アイ,ロボット

アイ,ロボット(2004/アメリカ)
I, ROBOT
評価(お奨め度)★★★★
監督: アレックス・プロヤス
製作: ジョン・デイヴィス/ウィック・ゴッドフレイ/トファー・ダウ/ローレンス・マーク
製作総指揮: ジェームズ・ラシター/トニー・ロマーノ/ミシェル・シェーン/ウィル・スミス
原作: アイザック・アシモフ
原案: ジェフ・ヴィンター
脚本: アキヴァ・ゴールズマン/ジェフ・ヴィンター
撮影: サイモン・ダガン
音楽: マルコ・ベルトラミ
美術: パトリック・タトポロス
編集: リチャード・リーロイド/アーメン・ミナシアン/ウィリアム・ホイ
衣装: エリザベス・キーオウ・パーマー
出演: ウィル・スミス/ブリジット・モイナハン/ブルース・グリーンウッド/シャイ・マクブライド/アラン・テュディック/ジェームズ・クロムウェル/シャイア・ラブーフ/エミリー・テナント/ジェリー・ワッサーマン/エイドリアン・L・リカード/フィオナ・ホーガン/シャロン・ウィルキンス

『クロウ/飛翔伝説』『ダークシティ』『ノウイング』のA.プロヤス監督が『アンドリューNDR114』の原作者I.アシモフの「われはロボット」をモチーフにして描く近未来SF。今回のTV放映で2度目(1度目は劇場)の鑑賞。2度目ともなるとかなり理解出来る。
まず、“ロボット3原則”が示される。ロボット3原則とは、ロボットに対し①人間に危害を加えてはならない、②(1)に反しない限り人間から与えられた命令に服従しなければならない、③(1)及び(2)に反するおそれのない限り自己を守らなければならない、というもの。人工知能をも持たせ便利さを追求する結果、肉体的にも機能的にも絶大な力を持つロボットが驚異の存在になることが必然だ。この原則で人間は守られているはずだという前提で物語は進められる。ロボット工学博士ラニング(J.クロムウェル)が死んでいた。

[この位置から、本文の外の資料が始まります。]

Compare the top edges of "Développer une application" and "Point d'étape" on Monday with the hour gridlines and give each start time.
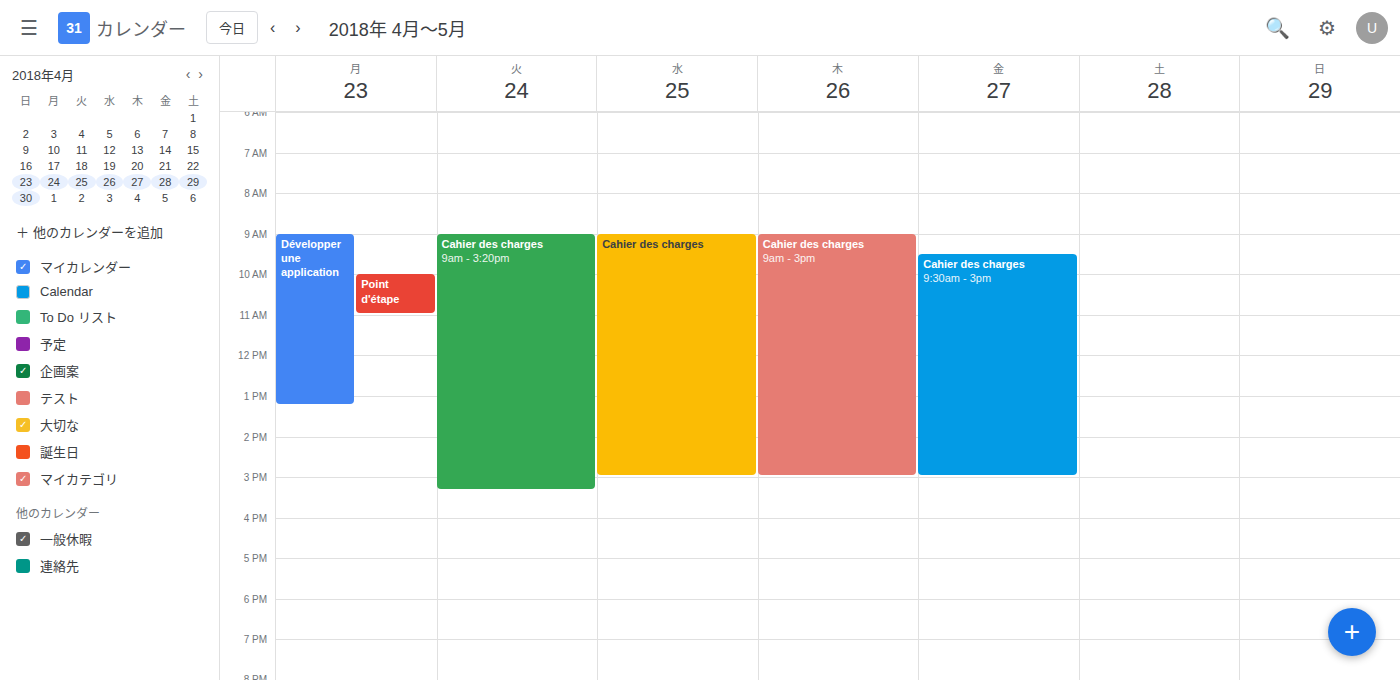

ロボット嫌いのデル・スプーナー刑事(W.スミス)は犯人捜索中に見つけたロボット・サニー(A.テュディック)が殺人犯だとして疑い捜査を開始する。サニーと同型のロボットがたくさん出てくる。表情豊かなロボットのデザイン、左腕がサイボーグのスプーナーとロボット群団のバトルが見どころでもある。CG技術の進歩を実感する。
ヘンデルとグレーテル。森に捨てられそうになったヘンデルとグレーテルは、家にきちんと戻れるように所々に置いておいたパン屑が鳥に食べられてしまった為に、代わりにお菓子で出来た魔女の家に辿り着くという話だが、ラニング博士が死をもって残したメッセージはこのパン屑だとスプーナーは言う。彼はロボット心理学者スーザン・カルヴィン博士(B.モイナハン)とコンビを組んでその真相を追っていく。辿り着いたあらたな事実、めちゃめちゃ怪しい存在として描いていたロボット会社社長ロバートソン(B.グリーンウッド)は事件の黒幕では無かった。ロバートソンが殺害されてから事態は急展開!ヴィキ(F.ホーガン)というメインのシステムコンピューターが暴走を始めた犯人だった。スプーナーとのウィンク・サインを交わすことで窮地を脱し仲間となったサニー。サニーの協力のもとヴィキの破壊に成功。ナノロボットを注入しヴィキを破壊するという手法がウィルスを注射しているようで面白い。だが、実際にラニング博士を殺害したのはサニーだった。暴走を始めるだろうロボットの存在を知らせるためにラニング博士はサニーを所謂パン屑としたのだった。ロボットによる殺害と思わせることでロボット3原則が破られようとしていることを知らせようとしたのだ。
最後に人間は戦争も起こすし滅亡に向かう存在。今人間を殺害する事が人間を守るためだというのだ。ヴィキがロボット3原則を潜り抜けた理論がブラックで上手い。衝撃的な論理構成だ。流石A.アシモフ、単にロボットが登場するだけのSFに終わっていない。